EXERCISE INSTRUCTIONS. In the article on job cuts at the Department of Health and Human Services, how many employees did the health agency fire this week?

EXCERPT TO READ.
- Opening Delimiter -

RFK Jr. Reveals DOGE Fired Some People by Mistake
According to Robert F. Kennedy Jr., Elon Musk’s job cuts aren’t so efficient after all.

A fifth of the jobs slashed at the Department of Health and Human Services were actually a mistake, Health Secretary Robert F. Kennedy Jr. said.
Under the direction of Elon Musk’s Department of Government Efficiency, the health agency fired some 10,000 employees this week in an ongoing government reduction effort that Kennedy has said could downsize his department’s 82,000-employee workforce by as much as a quarter.
But by Kennedy’s own admission, that process is apparently so haphazard, rushed, and inefficient that it basically has to involve major mistakes that undermine the department’s work.
“Personnel that should not have been cut, were cut,” Kennedy told reporters on Thursday. “We’re reinstating them. And that was always the plan. Part of the DOGE, we talked about this from the beginning, is we’re going to do 80 percent cuts, but 20 percent of those are going to have to be reinstated, because we’ll make mistakes.”
Kennedy noted that some of the employees affected were not in administrative roles, as DOGE had promised, and that the layoff had affected the agency’s research work. One such program included a team of researchers at the Centers for Disease Control and Prevention that monitors lead exposure in children.
“There were some programs that were cut that are being reinstated, and I believe that that’s one,” Kennedy said.
Other shuttered departments were responsible for research and policy recommendations on older adults, disabilities, HIV, minority health, mine safety, and smoking. It is unclear if these are among the research priorities that will return.
The negligent error is just one recent instance in which the “shock and awe” of the Trump administration’s federal makeover has resulted in dud details and mass confusion.
Since January, the Trump administration has fired more than 100,000 federal employees, killing the Education Department and attacking the Environmental Protection Agency. Mass layoffs were also conducted at the Department of Energy in February, where DOGE similarly and mistakenly nixed critical workers focused on nuclear safety.

- Closing Delimiter -

INFORMATION.

- Opening Delimiter -

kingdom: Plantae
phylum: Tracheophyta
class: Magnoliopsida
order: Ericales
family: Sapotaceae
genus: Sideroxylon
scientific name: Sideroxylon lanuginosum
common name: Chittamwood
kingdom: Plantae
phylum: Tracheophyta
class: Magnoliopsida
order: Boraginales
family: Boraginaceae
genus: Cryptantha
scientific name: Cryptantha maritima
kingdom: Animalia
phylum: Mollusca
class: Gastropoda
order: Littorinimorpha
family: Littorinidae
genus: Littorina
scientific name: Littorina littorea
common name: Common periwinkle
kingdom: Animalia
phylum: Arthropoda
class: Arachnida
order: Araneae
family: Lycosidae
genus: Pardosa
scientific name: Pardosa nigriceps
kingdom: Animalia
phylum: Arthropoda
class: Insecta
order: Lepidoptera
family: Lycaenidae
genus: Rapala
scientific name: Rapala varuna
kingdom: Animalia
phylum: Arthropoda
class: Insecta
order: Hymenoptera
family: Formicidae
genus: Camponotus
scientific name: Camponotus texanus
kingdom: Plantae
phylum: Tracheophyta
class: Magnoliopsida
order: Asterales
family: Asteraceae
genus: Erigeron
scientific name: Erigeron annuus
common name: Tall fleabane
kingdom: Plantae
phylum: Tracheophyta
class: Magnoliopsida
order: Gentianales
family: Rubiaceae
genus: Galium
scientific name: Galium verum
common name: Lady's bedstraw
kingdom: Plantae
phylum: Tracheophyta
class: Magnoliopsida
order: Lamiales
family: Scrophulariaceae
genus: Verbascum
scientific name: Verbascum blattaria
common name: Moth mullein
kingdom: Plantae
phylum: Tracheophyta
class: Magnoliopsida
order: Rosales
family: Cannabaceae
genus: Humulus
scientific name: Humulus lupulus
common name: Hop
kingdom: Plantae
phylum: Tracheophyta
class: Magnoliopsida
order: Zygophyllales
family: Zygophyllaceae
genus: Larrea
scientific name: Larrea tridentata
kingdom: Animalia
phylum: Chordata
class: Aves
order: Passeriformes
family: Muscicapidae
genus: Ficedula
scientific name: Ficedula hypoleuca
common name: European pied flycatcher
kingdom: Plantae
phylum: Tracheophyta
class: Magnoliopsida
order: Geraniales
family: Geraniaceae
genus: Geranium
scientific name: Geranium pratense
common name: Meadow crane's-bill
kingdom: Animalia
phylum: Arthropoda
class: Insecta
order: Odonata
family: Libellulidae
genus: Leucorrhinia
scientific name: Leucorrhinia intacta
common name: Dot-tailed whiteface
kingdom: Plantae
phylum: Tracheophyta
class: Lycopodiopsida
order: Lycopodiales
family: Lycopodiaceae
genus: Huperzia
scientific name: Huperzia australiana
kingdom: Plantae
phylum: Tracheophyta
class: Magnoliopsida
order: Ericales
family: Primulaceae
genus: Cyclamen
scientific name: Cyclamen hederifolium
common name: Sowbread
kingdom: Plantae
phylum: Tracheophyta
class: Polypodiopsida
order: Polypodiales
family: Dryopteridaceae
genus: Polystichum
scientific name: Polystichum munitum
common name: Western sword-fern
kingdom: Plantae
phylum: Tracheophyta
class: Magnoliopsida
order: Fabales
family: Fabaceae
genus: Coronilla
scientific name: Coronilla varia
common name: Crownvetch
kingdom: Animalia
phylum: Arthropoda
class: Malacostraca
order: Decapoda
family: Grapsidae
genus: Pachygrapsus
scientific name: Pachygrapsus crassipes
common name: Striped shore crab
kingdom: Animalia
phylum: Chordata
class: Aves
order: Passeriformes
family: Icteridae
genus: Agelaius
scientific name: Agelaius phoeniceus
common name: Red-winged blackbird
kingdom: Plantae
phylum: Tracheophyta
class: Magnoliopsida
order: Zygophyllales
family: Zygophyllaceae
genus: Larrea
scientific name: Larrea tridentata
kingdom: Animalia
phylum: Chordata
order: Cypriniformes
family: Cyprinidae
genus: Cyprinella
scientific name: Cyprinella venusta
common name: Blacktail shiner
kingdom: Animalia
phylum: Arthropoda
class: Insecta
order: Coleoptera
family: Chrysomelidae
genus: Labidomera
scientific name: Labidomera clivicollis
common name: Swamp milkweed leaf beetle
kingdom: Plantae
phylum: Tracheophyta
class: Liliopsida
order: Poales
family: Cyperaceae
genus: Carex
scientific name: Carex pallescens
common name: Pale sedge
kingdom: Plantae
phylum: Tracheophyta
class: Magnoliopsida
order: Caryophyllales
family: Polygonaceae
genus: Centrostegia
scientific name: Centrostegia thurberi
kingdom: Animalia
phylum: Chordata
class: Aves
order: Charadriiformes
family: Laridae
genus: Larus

- Closing Delimiter -

REPLY. Some 10,000 employees.